A highly effective pattern involves creating a custom scope or leveraging the query builder functionality to inject this loading logic. However, for true instance-level lazy loading, we can define a helper method that forces the retrieval of the attribute only when called, mimicking the desired behavior.

Implementing a Custom Lazy Loader

We can implement a helper method on the model itself that checks if the data has been loaded and, if not, fetches it from the database only for that specific attribute. This approach keeps the accessor clean while adding the necessary lazy-loading layer.

Here is an example demonstrating how you might structure this:

namespace App\Models;

use Illuminate\Database\Eloquent\Model;
use Illuminate\Support\Facades\DB;

class MyModel extends Model
{
    // Define the custom attribute accessor (still exists for easy access)
    public function getFooAttribute(): string
    {
        // This method will now be called only when explicitly requested via loadFoo()
        return $this->foo_value ?? $this->loadFoo();
    }

    /**
     * Custom lazy loading method for the 'foo' attribute.
     */
    public function loadFoo(): string
    {
        // Check if the attribute is already loaded (if we were storing it on the model)
        // For true database-backed lazy loading, we query the DB directly or via relations.
        $value = DB::table(get_class($this))->where('id', $this->id)->value('foo');

        if ($value === null) {
            // If not found, update the model instance (or use a dedicated property if preferred)
            $this->attributes['foo'] = $value ?? 'default_value';
        }
        return $this->attributes['foo'];
    }
}

The Practical Application: Using Collection Manipulation

While the above example handles an instance-level load, achieving a true $model->loadAttribute('foo') across an entire collection requires a slightly different approach focused on controlling the data set returned by Eloquent. For operations involving Model::all(), you can use collection methods to iterate and trigger these lazy loads if necessary, though this generally shifts the complexity towards explicit iteration rather than pure magic.

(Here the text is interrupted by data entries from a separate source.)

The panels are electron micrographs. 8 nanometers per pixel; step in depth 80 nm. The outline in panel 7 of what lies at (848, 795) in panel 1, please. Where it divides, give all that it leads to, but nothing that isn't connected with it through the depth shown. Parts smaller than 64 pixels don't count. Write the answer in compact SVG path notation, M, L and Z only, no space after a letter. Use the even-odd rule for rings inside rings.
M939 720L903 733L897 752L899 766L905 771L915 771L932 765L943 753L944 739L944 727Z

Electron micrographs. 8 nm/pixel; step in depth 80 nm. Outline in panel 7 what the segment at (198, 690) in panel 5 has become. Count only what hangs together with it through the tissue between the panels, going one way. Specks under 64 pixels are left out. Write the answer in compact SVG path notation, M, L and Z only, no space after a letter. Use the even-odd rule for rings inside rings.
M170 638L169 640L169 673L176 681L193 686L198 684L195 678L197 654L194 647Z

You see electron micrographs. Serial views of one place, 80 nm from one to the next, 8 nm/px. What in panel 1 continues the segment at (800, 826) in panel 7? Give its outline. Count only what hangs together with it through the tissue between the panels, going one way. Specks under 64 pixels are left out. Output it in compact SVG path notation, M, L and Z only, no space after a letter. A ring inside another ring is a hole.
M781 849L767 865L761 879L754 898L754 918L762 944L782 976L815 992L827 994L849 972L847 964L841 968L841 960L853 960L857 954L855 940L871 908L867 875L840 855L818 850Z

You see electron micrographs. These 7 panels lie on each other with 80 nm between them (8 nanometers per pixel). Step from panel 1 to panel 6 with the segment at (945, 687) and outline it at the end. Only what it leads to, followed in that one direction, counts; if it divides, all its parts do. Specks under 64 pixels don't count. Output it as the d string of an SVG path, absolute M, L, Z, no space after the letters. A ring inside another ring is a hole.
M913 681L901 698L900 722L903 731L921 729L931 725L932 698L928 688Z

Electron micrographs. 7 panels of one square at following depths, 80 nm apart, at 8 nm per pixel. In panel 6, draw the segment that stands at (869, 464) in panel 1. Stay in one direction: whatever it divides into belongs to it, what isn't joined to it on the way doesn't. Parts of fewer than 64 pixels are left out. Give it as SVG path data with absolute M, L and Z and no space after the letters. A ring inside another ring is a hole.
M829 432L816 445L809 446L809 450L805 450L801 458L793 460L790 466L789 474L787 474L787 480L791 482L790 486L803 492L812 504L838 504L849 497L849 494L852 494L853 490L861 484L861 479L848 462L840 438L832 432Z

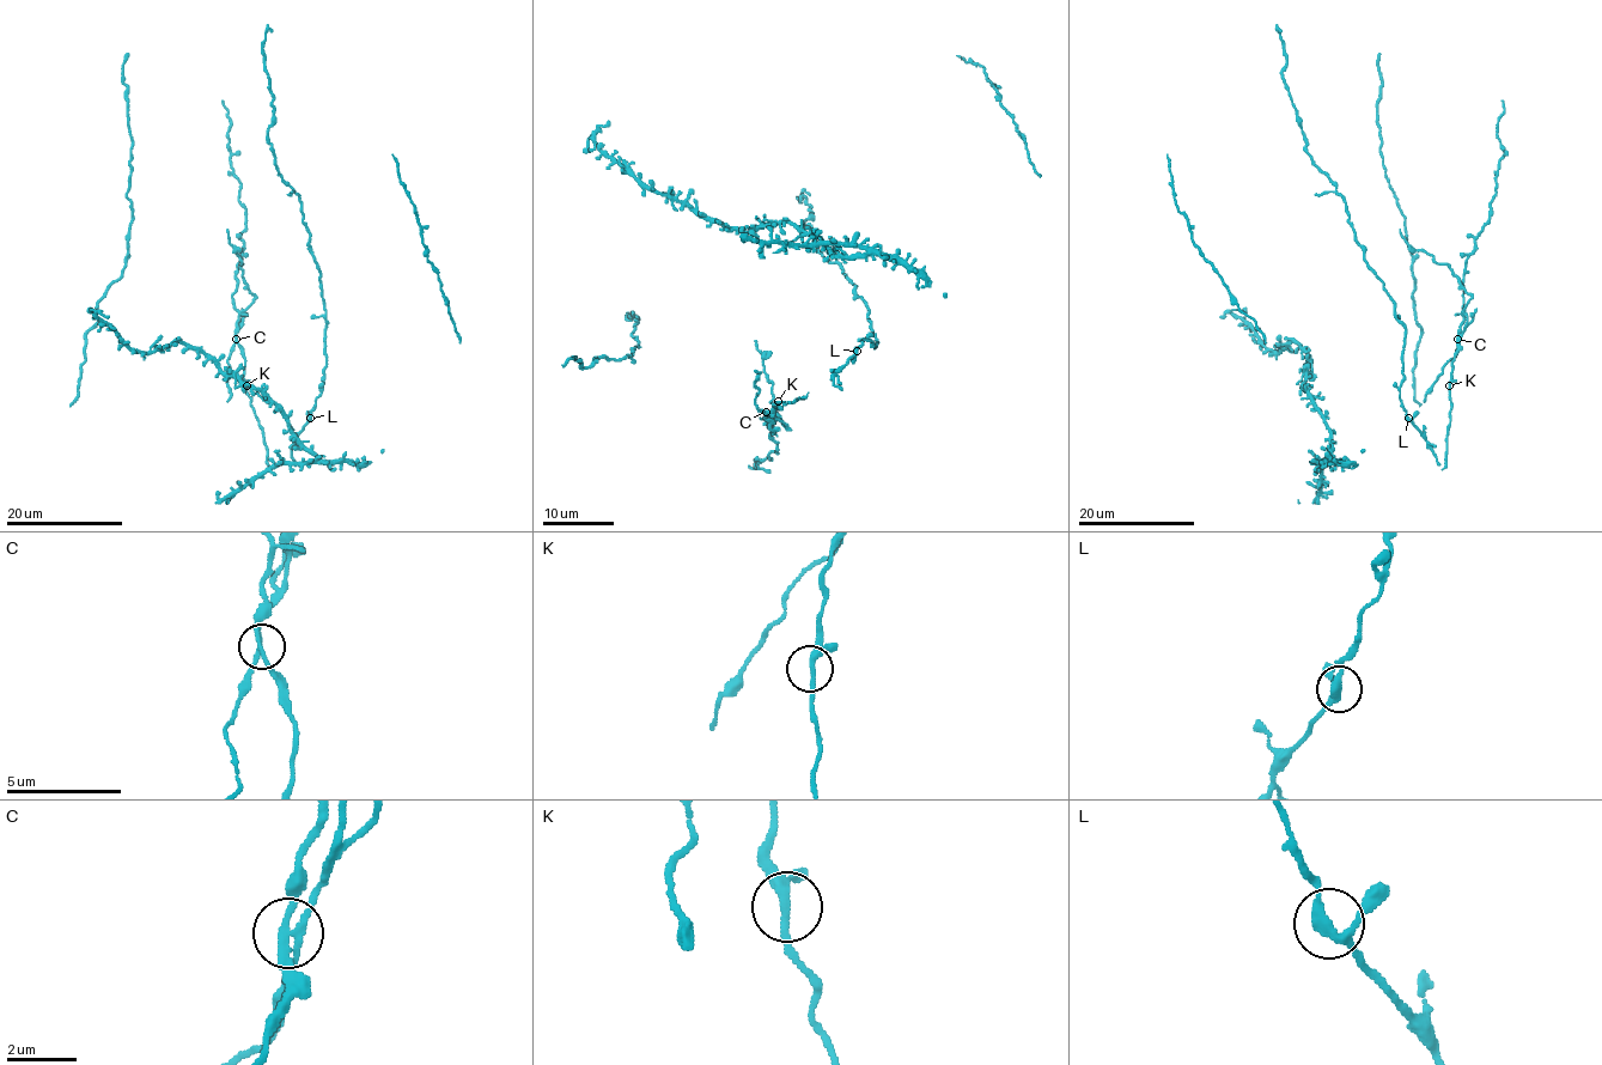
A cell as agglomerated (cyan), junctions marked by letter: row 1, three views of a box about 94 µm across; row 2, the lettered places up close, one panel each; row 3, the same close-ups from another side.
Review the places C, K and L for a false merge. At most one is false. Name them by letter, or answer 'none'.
C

A cleaner alternative, especially when dealing with complex loading patterns, is to define relationship-like methods that handle the fetching logic internally. As discussed in documentation related to Eloquent design principles found on sites like https://laravelcompany.com, focusing on well-defined relationships often leads to more performant and maintainable code than attempting to force arbitrary attribute lazy loading directly into the core model mechanism.

Conclusion

We cannot replicate the exact $model->loadAttribute('foo') syntax natively within Eloquent without modifying the framework itself. However, by implementing custom methods that check for loaded state and trigger database queries only when necessary—as demonstrated above—we achieve the goal of lazy loading: deferring expensive data retrieval until it is explicitly requested. This pattern gives you fine-grained control over performance while maintaining clean accessors for convenience.